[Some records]

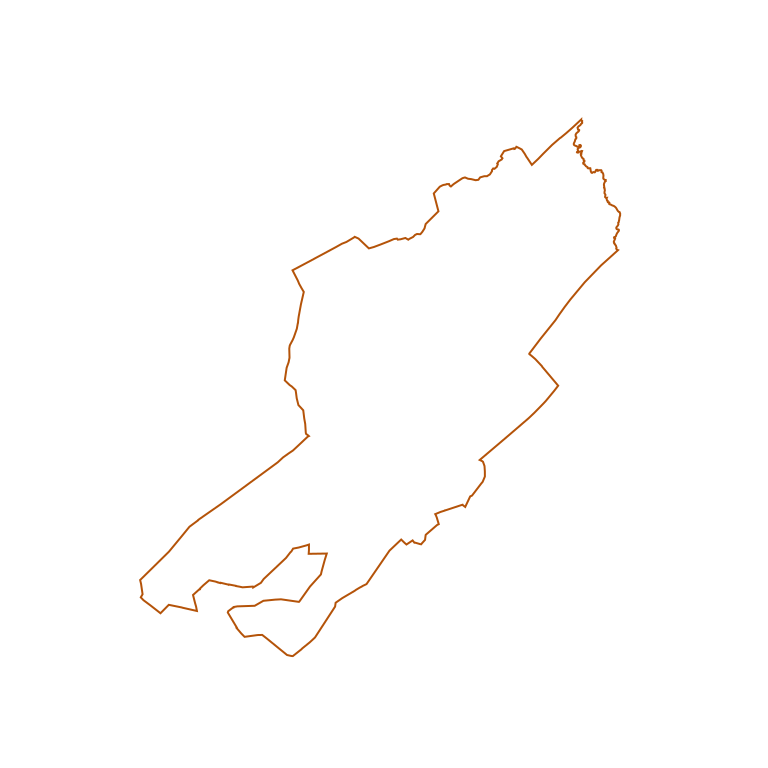 the district of Pušmucovas pag., Ciblas, Latvia, rotated 138°
{"feature_id": "27541924B48710808686616", "entity_name": "Pušmucovas pag.", "entity_type": "district", "adm_level": 2, "iso_a3": "LVA", "parent_name": "Latvia", "parent_adm1": "Ciblas", "projection": "robinson", "projection_center": [27.687, 56.641], "detail": "fine", "context": "isolated", "style": "outline", "palette": "amber", "viewbox_px": 768, "rotation_deg": 138, "n_neighbors": 0, "source": "geoboundaries", "source_scale": "gbopen_adm2", "svg_char_len": 5905}
<svg xmlns="http://www.w3.org/2000/svg" viewBox="0 0 768 768"><g transform="rotate(138 384 384)"><path d="M703.5,363.2L691.7,363.9L683.7,353.1L683.6,352.8L674.9,340.5L672.6,344.3L671.0,347.6L667.1,355.0L659.5,355.0L658.8,354.8L658.2,354.6L658.0,355.1L652.9,355.3L645.2,355.1L641.5,350.0L639.7,347.0L639.8,347.0L638.8,345.5L638.4,345.6L634.0,339.2L633.8,338.7L633.4,338.8L629.1,333.1L629.2,332.9L627.0,330.1L625.5,328.0L625.1,327.5L617.0,321.2L616.8,320.9L617.3,320.3L608.5,318.6L603.9,319.6L573.2,320.3L566.0,321.6L565.1,321.5L561.7,322.5L556.9,319.6L549.7,316.0L547.2,314.9L551.0,310.7L553.6,308.2L540.0,296.3L545.6,293.0L555.6,286.6L558.3,284.7L574.5,283.0L591.9,279.1L593.0,279.0L604.6,292.9L609.2,296.6L618.7,303.6L628.5,305.7L641.8,316.9L645.0,318.9L645.4,318.5L646.3,318.9L651.8,319.4L653.0,318.7L656.4,301.4L656.8,301.4L657.0,294.1L656.8,289.4L645.9,282.0L642.4,279.0L641.5,273.9L637.4,247.5L635.3,244.5L634.6,243.6L633.8,242.8L622.7,242.1L622.2,242.2L621.5,242.2L611.8,241.7L604.9,241.8L569.3,251.3L566.3,253.8L558.3,252.8L544.0,249.9L542.7,249.8L538.1,248.9L535.9,248.3L535.3,248.3L530.9,247.0L491.4,256.5L475.3,256.9L475.0,252.1L474.7,249.7L467.4,248.6L467.6,245.7L467.1,245.4L464.2,240.7L463.6,240.0L462.7,240.2L457.8,240.7L454.1,243.9L453.7,244.0L438.9,243.7L437.1,243.2L434.1,249.5L433.3,251.7L433.0,253.0L427.6,251.1L423.4,249.2L423.2,249.3L422.2,248.7L408.1,242.5L406.4,241.7L406.5,241.3L405.9,238.3L395.4,242.7L394.9,242.8L393.8,242.3L393.2,242.2L378.2,245.0L376.5,245.2L376.1,245.3L371.0,247.7L370.7,248.0L367.5,251.6L364.2,255.8L362.5,259.9L362.6,260.8L363.7,263.5L325.6,262.4L299.4,261.8L291.5,262.0L278.8,262.8L275.3,263.1L262.3,265.0L255.7,266.2L254.9,291.0L254.7,291.5L254.9,301.3L255.5,306.2L256.0,309.0L255.9,309.2L255.6,309.4L237.3,312.9L213.9,316.7L207.1,318.4L198.5,320.3L189.0,322.1L166.7,325.3L143.3,326.9L120.5,326.9L120.9,327.8L120.9,329.1L120.7,329.4L119.9,329.8L119.5,330.8L119.0,331.8L119.0,333.5L118.6,334.0L118.8,334.6L118.4,335.1L118.2,335.8L117.8,336.1L114.9,337.4L114.8,337.8L115.3,338.3L115.3,338.5L115.2,338.8L114.6,339.1L113.4,338.6L113.0,338.6L111.2,339.6L109.6,340.2L107.0,340.7L106.6,341.0L106.3,341.5L106.3,341.8L107.1,342.7L107.4,343.4L107.2,344.2L106.9,344.6L106.5,344.9L104.2,345.3L103.1,345.7L102.0,347.2L101.3,347.2L99.9,348.3L99.6,348.4L99.2,348.8L97.4,350.3L95.8,351.2L94.4,352.7L94.3,353.2L93.9,353.9L93.9,354.1L94.3,354.7L94.4,355.9L94.3,356.8L93.7,359.5L93.7,360.6L93.9,361.9L94.2,362.8L94.9,364.0L95.3,365.3L96.2,366.9L96.1,367.2L95.3,367.7L95.2,368.1L95.2,368.3L95.8,368.8L96.0,369.3L95.9,369.6L95.2,370.3L95.2,370.5L95.5,371.0L95.3,371.6L94.7,372.4L94.6,373.0L93.8,373.3L94.4,373.8L94.6,374.6L94.6,375.0L94.0,375.6L92.9,376.3L92.7,376.8L92.5,378.2L91.7,379.1L90.1,380.3L89.6,381.4L89.1,381.8L89.2,382.4L89.0,382.8L88.7,382.8L87.6,384.3L87.4,384.8L86.3,385.7L84.5,386.5L84.2,386.6L83.4,386.4L82.7,387.3L83.4,388.0L83.6,389.7L83.3,390.3L81.4,392.1L80.5,393.5L80.2,394.6L80.1,395.0L80.6,395.8L79.5,397.1L79.5,397.5L80.9,398.8L82.4,399.3L82.6,399.5L82.1,400.3L83.0,401.1L83.3,401.1L85.2,400.3L85.8,400.3L86.6,401.4L87.3,401.6L88.0,401.6L88.3,401.9L88.4,402.4L88.0,403.7L86.3,406.3L86.4,406.5L87.5,407.2L88.0,407.7L88.1,408.3L87.7,408.8L87.7,409.1L88.2,410.7L88.1,411.9L88.2,412.6L87.9,413.0L88.5,414.3L88.1,415.0L87.7,415.2L86.5,415.1L85.8,415.5L85.6,415.9L86.0,416.4L85.9,416.6L85.7,417.1L85.1,417.7L85.1,418.2L85.3,418.7L85.4,419.7L84.6,422.3L84.2,422.8L84.0,423.0L83.3,422.9L83.2,423.1L83.4,423.5L82.5,423.8L80.9,424.6L81.1,424.9L82.4,425.3L83.4,425.9L85.0,426.1L85.6,426.9L85.6,427.1L85.3,427.3L84.6,427.2L83.9,427.4L83.5,427.8L83.2,428.7L82.7,429.1L82.2,429.1L81.6,429.3L80.1,428.7L79.6,428.6L78.5,429.0L78.2,429.3L78.1,429.6L78.2,430.3L78.9,430.8L79.8,430.1L80.1,430.0L80.7,429.9L81.2,430.1L81.2,430.6L81.7,431.3L81.7,431.9L82.4,433.1L82.7,433.9L82.8,434.7L82.6,435.1L81.9,435.8L79.9,436.6L78.1,437.8L76.9,437.8L76.3,438.3L75.9,438.7L76.0,439.4L75.2,440.6L74.6,441.2L73.2,441.6L70.3,441.5L69.2,441.9L69.0,442.1L69.0,442.3L69.5,442.7L69.6,443.2L68.6,445.0L67.0,445.3L64.8,445.0L63.6,445.4L62.5,445.3L62.0,445.4L61.8,445.6L61.7,446.0L60.7,446.9L60.8,447.2L61.0,447.5L61.1,447.8L61.0,448.1L60.5,448.6L72.7,448.4L80.8,448.5L87.8,448.8L88.6,449.0L99.1,449.2L111.5,448.6L118.6,448.1L127.5,447.9L126.2,456.7L126.2,457.3L125.4,460.8L124.7,466.1L125.5,468.3L126.7,471.3L126.9,471.7L127.7,471.4L129.5,471.2L130.0,471.5L129.8,472.3L138.9,476.7L144.8,475.0L144.9,472.6L145.0,472.6L146.2,472.1L149.8,472.8L152.3,472.1L152.3,471.2L154.9,469.9L157.9,470.0L158.6,471.1L160.7,470.7L161.3,469.9L165.1,468.9L167.0,469.3L168.4,469.5L170.4,471.3L174.0,473.1L174.4,473.2L177.2,472.6L179.5,474.1L182.1,477.9L184.2,480.3L185.6,483.3L187.4,484.2L188.3,484.5L197.9,485.9L199.5,486.0L202.1,486.0L202.3,486.3L202.4,487.8L201.9,489.1L203.8,490.7L204.5,490.8L206.7,492.2L208.2,492.7L210.5,493.3L219.5,492.3L228.0,475.9L246.0,475.0L249.8,472.5L253.8,471.4L256.7,471.0L257.1,471.3L259.1,473.4L261.2,474.0L264.0,473.8L268.1,474.9L269.4,475.0L270.4,478.2L274.9,480.5L277.2,482.1L277.1,483.4L279.7,485.1L284.8,486.8L293.3,490.0L299.9,492.6L304.5,494.9L305.6,509.1L307.3,513.0L308.3,513.0L316.9,514.7L321.4,516.4L328.1,517.9L364.0,526.7L375.9,529.7L377.4,524.0L378.8,518.7L379.3,517.2L380.0,515.3L381.1,510.6L382.0,506.1L392.4,498.8L402.4,491.1L405.0,488.9L407.1,486.9L407.3,486.9L411.8,483.4L419.8,479.0L422.5,477.8L427.5,476.0L428.5,475.5L430.7,473.7L436.0,467.5L436.8,466.6L437.4,466.2L440.3,464.0L445.5,461.2L455.3,453.1L454.8,446.3L454.2,443.9L453.8,438.6L455.3,436.3L458.4,431.8L461.7,425.6L461.6,418.5L466.3,411.8L469.3,407.0L474.9,399.9L475.3,398.8L474.9,397.4L474.7,395.6L475.7,395.9L496.2,395.5L501.1,396.2L508.1,397.0L515.4,396.9L585.8,403.9L612.8,407.3L613.0,407.3L613.2,407.1L624.1,408.1L635.7,406.3L656.0,403.3L696.4,401.5L698.3,398.0L704.1,389.3L707.5,388.2L707.4,384.3L705.7,375.7L704.1,366.7L703.5,363.2Z" fill="none" stroke="#b45309" stroke-width="2"/></g></svg>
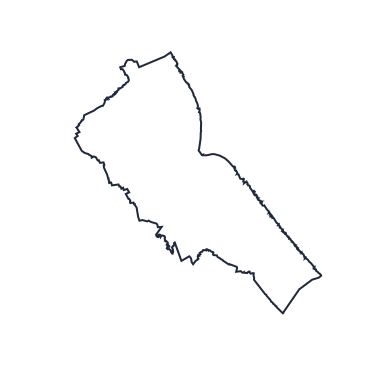 the district of Mueang Samut Sakhon, Samut Sakhon, Thailand, rotated 248°
{"feature_id": "78962969B74449724715778", "entity_name": "Mueang Samut Sakhon", "entity_type": "district", "adm_level": 2, "iso_a3": "THA", "parent_name": "Thailand", "parent_adm1": "Samut Sakhon", "projection": "orthographic", "projection_center": [100.223, 13.533], "detail": "fine", "context": "isolated", "style": "outline", "palette": "slate", "viewbox_px": 384, "rotation_deg": 248, "n_neighbors": 0, "source": "geoboundaries", "source_scale": "gbopen_adm2", "svg_char_len": 6097}
<svg xmlns="http://www.w3.org/2000/svg" viewBox="0 0 384 384"><g transform="rotate(248 192 192)"><path d="M45.5,230.8L45.7,231.4L46.4,232.0L61.6,255.0L65.7,270.5L65.1,277.5L66.0,280.4L66.4,280.5L68.3,279.9L69.5,279.0L70.6,278.7L72.5,277.5L73.7,277.9L74.5,276.7L75.4,277.1L75.8,276.6L76.1,276.9L76.0,276.3L77.6,276.9L82.1,275.4L82.8,274.8L86.4,273.8L87.6,272.8L88.5,272.9L88.2,271.9L88.6,272.2L89.1,271.9L89.6,272.3L90.1,271.8L91.5,272.1L94.3,271.2L94.2,270.6L95.0,270.9L94.8,270.2L95.2,269.8L96.2,270.2L98.0,268.9L98.4,269.3L99.2,269.2L99.2,268.7L99.8,268.2L100.4,269.1L101.0,268.4L101.5,268.7L102.9,268.2L102.8,267.5L103.2,267.3L103.8,267.3L104.0,267.9L104.4,267.3L104.9,267.7L105.8,267.1L107.1,266.9L107.0,266.4L107.3,266.8L107.9,266.3L107.9,266.7L110.6,265.5L111.2,265.7L112.1,265.3L112.3,264.5L113.2,264.9L113.9,264.3L114.2,264.7L115.0,264.3L115.3,263.8L117.7,263.2L118.1,263.4L118.1,262.6L118.5,262.4L118.9,263.1L119.5,262.7L119.7,262.9L120.6,262.0L120.5,261.5L121.5,261.1L122.1,261.9L122.7,262.1L122.7,261.5L123.1,261.9L123.2,261.6L124.6,261.2L126.0,260.1L126.4,260.7L127.5,260.3L128.1,260.5L129.1,260.2L129.1,259.8L129.5,260.1L129.5,259.7L129.8,260.0L130.8,259.7L131.9,258.8L136.5,258.1L137.4,257.8L137.8,256.8L138.4,256.4L138.9,256.3L139.2,257.4L140.8,257.0L140.7,256.4L141.1,256.8L141.9,256.6L142.0,255.9L142.5,256.3L143.9,256.1L143.9,255.2L144.8,256.1L148.1,254.8L152.5,254.0L152.4,253.4L153.0,252.3L154.8,252.1L155.9,252.7L156.0,251.4L156.8,251.4L157.1,252.7L157.4,251.9L158.2,252.3L159.7,250.5L160.6,250.5L161.1,251.2L161.3,250.6L161.8,250.9L162.5,250.1L163.4,250.9L165.1,250.5L165.0,249.4L165.6,249.0L166.1,249.4L166.2,248.8L168.1,248.6L168.7,250.3L169.9,249.8L169.6,248.5L174.0,247.4L175.7,247.8L176.8,247.3L177.0,246.6L178.5,246.2L179.1,246.8L181.3,246.4L180.6,243.7L181.4,244.3L182.4,243.4L184.6,245.0L185.1,244.7L185.0,243.6L186.3,241.7L190.8,241.7L191.1,241.1L191.9,241.0L191.9,240.4L192.5,241.1L195.0,241.0L195.1,240.5L196.1,240.0L197.0,240.6L197.3,240.2L198.4,240.1L198.9,241.2L199.3,241.1L199.7,240.8L199.5,240.1L200.9,239.3L206.9,237.2L210.8,235.2L215.5,231.2L218.8,226.8L219.6,224.7L220.5,219.6L222.1,215.5L222.3,215.3L222.6,215.7L222.7,215.0L228.1,213.7L229.4,214.8L238.0,219.8L244.3,222.6L245.1,223.3L247.0,223.8L252.7,226.4L256.3,227.1L258.0,228.0L261.8,229.0L263.0,228.9L263.4,228.4L264.9,229.8L266.7,230.2L266.7,229.0L267.5,228.3L269.5,229.8L272.0,230.1L274.9,229.9L278.5,230.3L279.0,229.9L281.4,229.7L282.0,230.1L286.8,229.9L290.2,228.8L291.7,229.3L292.0,229.0L292.6,229.3L293.8,229.2L294.0,228.5L295.5,228.2L296.1,227.6L299.6,226.9L301.2,226.9L301.7,227.4L302.1,226.9L303.2,226.8L303.8,227.9L305.5,227.6L306.6,227.8L306.9,226.4L307.7,227.1L308.3,227.0L308.1,226.1L308.5,225.4L309.2,225.5L310.1,226.4L313.0,225.1L314.4,225.1L314.9,224.6L315.3,225.8L316.0,225.7L316.3,226.5L319.2,226.4L320.0,225.8L321.0,226.0L321.1,225.5L322.0,225.0L323.1,225.4L323.6,224.9L324.1,225.5L324.5,224.5L325.7,225.0L329.5,224.5L327.9,217.3L327.5,189.7L333.7,189.7L334.3,188.1L334.3,187.2L337.1,185.8L338.5,182.0L337.9,180.4L336.7,179.1L335.6,177.7L334.1,176.9L334.6,172.2L332.4,172.1L331.9,173.6L329.2,174.3L328.3,174.1L327.6,174.4L325.9,173.9L325.1,175.2L323.2,175.7L321.8,175.8L321.4,175.4L320.4,175.6L319.1,175.2L318.2,174.0L317.7,171.3L317.1,170.9L316.5,169.2L316.9,168.6L316.2,167.3L315.5,167.2L314.9,163.6L315.6,163.2L315.6,162.6L314.0,161.8L313.5,159.5L312.8,159.7L312.4,158.8L312.8,158.1L312.0,158.2L311.7,157.8L312.1,157.2L311.4,156.6L312.0,156.2L311.7,155.1L310.4,154.2L310.8,153.4L310.5,152.7L311.0,152.2L310.6,151.3L310.7,150.4L311.2,149.4L311.1,148.9L310.6,149.0L311.0,148.6L310.3,148.4L310.7,148.2L310.3,147.6L310.5,147.3L309.8,147.2L309.9,145.6L309.3,145.6L307.2,144.1L305.3,141.7L305.7,140.3L305.2,135.4L304.2,131.8L303.6,120.8L299.9,118.4L299.4,116.8L299.7,116.6L298.0,114.4L297.3,112.3L296.2,112.3L295.2,109.4L294.9,109.8L294.4,109.2L289.7,110.1L289.4,106.4L286.8,107.0L285.9,103.5L271.4,105.2L268.3,107.2L266.0,110.2L264.9,110.6L263.1,112.3L261.4,111.9L261.7,114.3L260.1,115.9L256.6,116.4L256.3,116.7L256.3,117.5L253.5,117.6L252.6,121.0L249.9,120.9L249.7,120.1L247.6,119.5L239.7,119.8L236.0,119.3L235.8,119.7L234.7,119.2L232.4,119.4L232.3,118.7L231.4,118.6L230.9,120.6L228.1,120.3L226.5,126.7L224.3,126.7L224.0,127.7L221.5,127.8L221.8,129.7L219.4,129.5L219.1,133.0L215.2,133.6L215.0,129.9L209.4,130.5L209.2,131.2L207.0,131.5L206.2,130.9L204.8,130.7L204.1,133.8L202.3,133.7L202.2,134.4L201.2,134.2L198.3,134.8L189.3,132.8L185.1,132.5L184.5,135.6L181.5,139.5L181.7,141.1L179.6,142.7L176.0,147.3L174.7,147.6L172.1,147.2L171.0,150.8L165.9,142.8L165.0,143.2L164.7,142.6L163.3,143.0L162.7,144.1L163.4,145.1L163.9,144.9L164.0,144.2L164.5,144.4L164.8,145.8L163.9,146.7L162.3,146.3L162.8,147.0L162.8,148.3L161.2,150.0L160.0,150.0L159.0,149.1L157.3,149.2L156.8,148.6L156.1,149.0L155.9,149.9L154.0,150.6L153.2,150.2L153.0,149.0L152.5,148.7L152.0,148.9L151.8,150.1L150.2,150.7L149.7,149.9L150.4,149.2L150.3,148.5L149.1,147.5L147.8,148.3L147.8,149.5L145.4,150.4L144.4,150.0L143.7,150.5L142.5,150.4L142.1,150.9L144.1,152.4L145.5,152.4L145.9,152.8L148.2,152.6L148.8,154.5L149.2,154.5L149.9,156.2L151.3,156.1L151.6,157.1L132.1,156.4L133.4,165.4L131.7,166.1L129.8,166.1L127.1,165.4L124.6,166.0L126.7,169.4L127.4,172.7L127.8,173.0L128.4,172.5L129.4,173.2L130.2,173.2L130.8,173.7L130.1,174.0L130.0,175.0L131.1,175.3L131.1,176.5L131.7,176.5L132.0,175.8L132.6,176.2L133.1,178.3L132.8,179.1L134.0,180.6L132.5,183.4L133.5,183.8L133.5,184.2L132.6,185.1L131.4,185.5L131.7,186.0L131.3,186.6L129.3,187.7L128.3,189.1L127.8,189.2L126.4,188.1L125.5,188.3L123.9,191.3L122.0,191.4L120.4,192.9L118.4,194.0L117.8,194.8L116.8,195.0L112.3,198.1L111.1,199.0L111.1,199.7L110.6,199.7L110.0,200.9L105.8,205.5L104.6,205.3L101.5,203.1L100.3,207.6L98.3,208.5L98.0,209.2L98.3,210.4L97.4,210.5L96.2,212.7L96.7,213.5L96.5,214.3L96.9,215.2L96.4,215.6L95.7,215.2L94.2,216.0L94.0,218.2L93.5,218.8L91.3,217.7L89.2,217.5L87.4,216.6L69.7,221.6L69.0,222.3L67.9,222.3L62.3,224.2L60.4,224.4L59.4,225.3L57.9,225.4L56.9,226.3L55.2,226.6L54.5,227.5L53.5,227.3L45.5,230.8Z" fill="none" stroke="#1e293b" stroke-width="2"/></g></svg>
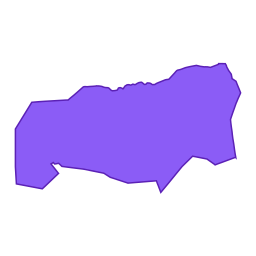 Xan-Uul, Ulaanbaatar, Mongolia
{"feature_id": "93677404B94490169269592", "entity_name": "Xan-Uul", "entity_type": "district", "adm_level": 2, "iso_a3": "MNG", "parent_name": "Mongolia", "parent_adm1": "Ulaanbaatar", "projection": "natural_earth1", "projection_center": [106.789, 47.807], "detail": "fine", "context": "isolated", "style": "filled", "palette": "violet", "viewbox_px": 256, "rotation_deg": 0, "n_neighbors": 0, "source": "geoboundaries", "source_scale": "gbopen_adm2", "svg_char_len": 2379}
<svg xmlns="http://www.w3.org/2000/svg" viewBox="0 0 256 256"><path d="M110.4,177.4L110.6,177.4L127.7,183.0L127.9,183.1L156.4,180.8L157.6,184.1L158.0,185.0L160.8,192.4L168.2,183.5L168.6,183.0L177.5,172.1L182.1,166.5L192.6,156.2L193.0,156.3L195.3,156.7L206.9,159.0L207.1,159.1L208.2,159.9L211.5,162.2L214.7,164.5L215.1,164.9L217.6,163.9L221.5,162.5L235.5,157.3L235.8,157.6L235.6,156.3L235.4,155.3L235.1,153.6L234.6,150.3L234.4,148.8L233.8,144.4L233.6,143.1L232.8,138.3L232.3,134.4L232.2,133.3L232.0,131.5L231.4,127.4L230.8,122.7L230.5,119.5L231.0,117.9L231.8,115.5L233.0,112.0L234.3,108.4L235.9,103.8L236.2,103.0L236.8,101.7L238.1,98.5L238.8,97.0L240.5,93.2L240.6,92.8L240.0,91.3L238.9,88.5L237.6,85.4L236.8,83.4L236.0,81.3L233.4,79.5L232.1,78.7L231.9,77.4L231.5,75.5L231.3,74.3L230.8,73.5L229.2,71.3L228.4,70.1L228.0,69.3L226.8,67.1L226.5,66.3L226.3,65.3L226.1,65.1L225.7,64.4L225.4,64.0L225.3,63.7L225.2,63.7L221.4,63.6L219.4,63.6L218.6,63.6L218.5,64.3L216.5,65.1L212.8,66.5L210.7,67.3L210.4,67.4L207.7,66.9L205.1,66.8L204.4,66.9L202.4,66.6L200.2,66.3L199.5,66.1L196.4,65.4L193.7,65.9L190.0,66.6L186.9,67.3L185.3,67.7L181.1,69.3L180.1,69.6L177.5,70.2L176.7,70.7L175.6,71.8L174.9,72.7L171.3,76.6L169.1,79.0L168.7,79.3L166.3,79.6L165.4,79.8L165.1,79.9L162.9,80.8L158.9,82.4L156.3,83.5L154.9,84.5L154.0,84.5L153.3,84.6L152.3,84.6L150.6,83.4L149.1,83.0L148.5,83.0L147.6,82.9L147.1,83.0L145.9,84.2L145.1,84.4L144.3,84.4L143.4,83.6L142.6,83.0L141.7,82.3L140.6,82.3L138.9,82.6L137.2,83.4L135.5,84.5L134.8,84.6L134.1,84.5L133.2,84.2L132.6,84.2L131.8,84.7L130.7,85.1L129.0,84.7L127.9,84.7L126.8,84.9L126.4,85.4L125.6,85.6L124.9,86.2L124.0,87.5L123.3,88.7L122.7,88.8L122.2,88.3L121.1,87.9L120.1,87.6L118.7,87.9L118.3,88.2L117.7,89.5L117.1,90.1L116.0,90.4L114.8,90.6L112.3,90.8L111.1,90.2L110.0,89.2L109.2,88.3L108.0,87.7L106.5,87.6L105.2,87.5L103.8,87.2L102.1,86.5L101.7,86.4L99.3,86.0L96.4,85.9L95.4,86.1L93.1,86.3L89.7,86.5L87.5,86.7L84.6,86.6L83.3,86.9L81.8,88.2L77.2,92.3L74.2,94.9L69.7,98.6L68.2,100.0L65.5,100.1L55.3,100.7L44.9,101.3L38.9,101.7L31.8,102.3L15.4,129.0L15.4,166.7L16.4,183.9L42.3,188.8L45.2,186.1L58.5,173.4L58.3,173.2L58.1,172.9L53.6,167.2L51.2,164.2L51.0,163.9L52.7,162.9L53.2,162.5L54.7,164.0L56.0,163.8L56.6,163.7L57.4,163.5L58.7,163.3L60.6,165.1L61.9,166.4L71.2,167.6L83.4,169.1L103.8,173.2L110.4,177.4Z" fill="#8b5cf6" stroke="#5b21b6" stroke-width="1.5"/></svg>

The exercise —
Extract each line of the records above that contains the string "projection".

Result of this exercise —
{"feature_id": "27541924B48710808686616", "entity_name": "Pušmucovas pag.", "entity_type": "district", "adm_level": 2, "iso_a3": "LVA", "parent_name": "Latvia", "parent_adm1": "Ciblas", "projection": "robinson", "projection_center": [27.687, 56.641], "detail": "fine", "context": "isolated", "style": "outline", "palette": "amber", "viewbox_px": 768, "rotation_deg": 138, "n_neighbors": 0, "source": "geoboundaries", "source_scale": "gbopen_adm2", "svg_char_len": 5905}
{"feature_id": "78962969B74449724715778", "entity_name": "Mueang Samut Sakhon", "entity_type": "district", "adm_level": 2, "iso_a3": "THA", "parent_name": "Thailand", "parent_adm1": "Samut Sakhon", "projection": "orthographic", "projection_center": [100.223, 13.533], "detail": "fine", "context": "isolated", "style": "outline", "palette": "slate", "viewbox_px": 384, "rotation_deg": 248, "n_neighbors": 0, "source": "geoboundaries", "source_scale": "gbopen_adm2", "svg_char_len": 6097}
{"feature_id": "93677404B94490169269592", "entity_name": "Xan-Uul", "entity_type": "district", "adm_level": 2, "iso_a3": "MNG", "parent_name": "Mongolia", "parent_adm1": "Ulaanbaatar", "projection": "natural_earth1", "projection_center": [106.789, 47.807], "detail": "fine", "context": "isolated", "style": "filled", "palette": "violet", "viewbox_px": 256, "rotation_deg": 0, "n_neighbors": 0, "source": "geoboundaries", "source_scale": "gbopen_adm2", "svg_char_len": 2379}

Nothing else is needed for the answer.